PUBLISHED: June 22, 2012
A Newly Discovered Letter by Walt Whitman  

Bayley Collection, Ohio Wesleyan University

On the morning of April 15, 1887, George Cox took several photographs of poet Walt Whitman, in commemoration of the success of his New York lecture on Abraham Lincoln, delivered the day before. Jeannette Gilder, editor of The Critic and a friend to both Cox and Whitman, delivered the frail poet to the photographer’s studio. “He must have had twenty pictures taken,” she remembered later, “yet he never posed for a moment. He simply sat in the big revolving chair and swung himself to the right or to the left, as Mr. Cox directed, or took his hat off or put it on again, his expression and attitude remaining so natural that no one would have supposed he was sitting for a photograph.” Of twelve extant photographs taken during the Cox sitting, Whitman’s favorite was the large portrait reproduced at left. He began referring to as “The Laughing Philosopher.” He later wrote to a friend: “Do you think the name I have given it justified? do you see the laugh in it? I’m not wholly sure: yet I call it that.” Toward the end of the session, Whitman posed for several shots with Gilder’s nephew and niece, Nigel and Catherine Cholmeley-Jones.

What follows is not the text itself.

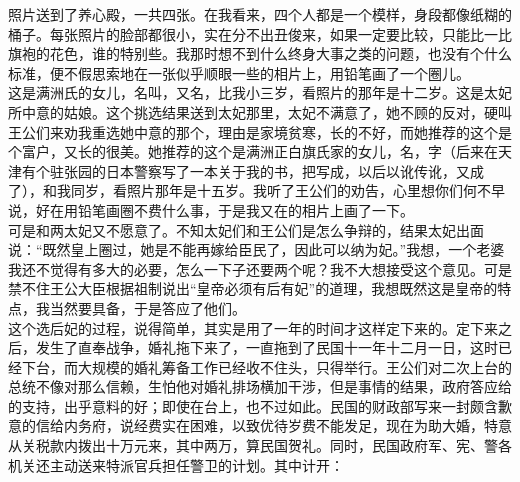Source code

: 照片送到了养心殿，一共四张。在我看来，四个人都是一个模样，身段都像纸糊的桶子。每张照片的脸部都很小，实在分不出丑俊来，如果一定要比较，只能比一比旗袍的花色，谁的特别些。我那时想不到什么终身大事之类的问题，也没有个什么标准，便不假思索地在一张似乎顺眼一些的相片上，用铅笔画了一个圈儿。\\

这是满洲氏的女儿，名叫，又名，比我小三岁，看照片的那年是十二岁。这是太妃所中意的姑娘。这个挑选结果送到太妃那里，太妃不满意了，她不顾的反对，硬叫王公们来劝我重选她中意的那个，理由是家境贫寒，长的不好，而她推荐的这个是个富户，又长的很美。她推荐的这个是满洲正白旗氏家的女儿，名，字（后来在天津有个驻张园的日本警察写了一本关于我的书，把写成，以后以讹传讹，又成了），和我同岁，看照片那年是十五岁。我听了王公们的劝告，心里想你们何不早说，好在用铅笔画圈不费什么事，于是我又在的相片上画了一下。\\

可是和两太妃又不愿意了。不知太妃们和王公们是怎么争辩的，结果太妃出面说：“既然皇上圈过，她是不能再嫁给臣民了，因此可以纳为妃。”我想，一个老婆我还不觉得有多大的必要，怎么一下子还要两个呢？我不大想接受这个意见。可是禁不住王公大臣根据祖制说出“皇帝必须有后有妃”的道理，我想既然这是皇帝的特点，我当然要具备，于是答应了他们。\\

这个选后妃的过程，说得简单，其实是用了一年的时间才这样定下来的。定下来之后，发生了直奉战争，婚礼拖下来了，一直拖到了民国十一年十二月一日，这时已经下台，而大规模的婚礼筹备工作已经收不住头，只得举行。王公们对二次上台的总统不像对那么信赖，生怕他对婚礼排场横加干涉，但是事情的结果，政府答应给的支持，出乎意料的好；即使在台上，也不过如此。民国的财政部写来一封颇含歉意的信给内务府，说经费实在困难，以致优待岁费不能发足，现在为助大婚，特意从关税款内拨出十万元来，其中两万，算民国贺礼。同时，民国政府军、宪、警各机关还主动送来特派官兵担任警卫的计划。其中计开：\\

In a newly discovered letter—found pasted into a privately held copy of the Author’s Autograph Edition of The Complete Writings of Walt Whitman (number eight of ten limited edition numbered sets, published after Whitman’s death)—Whitman wrote to Gilder, immediately after receiving photo-proofs from Cox. It reads:

328 Mickle Street
Camden New Jersey Sept. 13 Evn’g

Cox’s photos: came today & I have written my name on them & sent them back (addressing the package to William Carey, Century office)—All are good, but the one I like best is a head with hat on, the photo marked No 3—the pictures with the children come out first-rate—Give my love to the dear girl & boy & tell them I remember them well—I am here like an old hulk driven up on the sand or floating with spars & rigging all gone, & no more voyaging—Love to Watson and Joe
Walt Whitman

The photograph, and now this letter, are all the more poignant, because Gilder had recently taken over raising the children after the death of their mother. The loss they had suffered apparently affected Whitman visibly, as Cox remembered the Cholmeley-Jones children as “soul extensions” of the old poet. And the feeling seems to have lingered with Whitman. Several months later, he published a brief poem “The Dismantled Ship” in the New York Herald:

In some unused lagoon, some nameless bay,
On sluggish, lonesome, muddy waters, anchor’d near the shore,
An old, dismasted, gray and batter’d ship, disabled, done and broken,
After free voyages to all the seas of earth, haul’d up at last and hawser’d tight, Lies rusting, mouldering.

When a friend asked about the poem, shortly after its publication, Whitman admitted: “That’s me—that’s my old hulk—laid up at last: no good any more—no good.”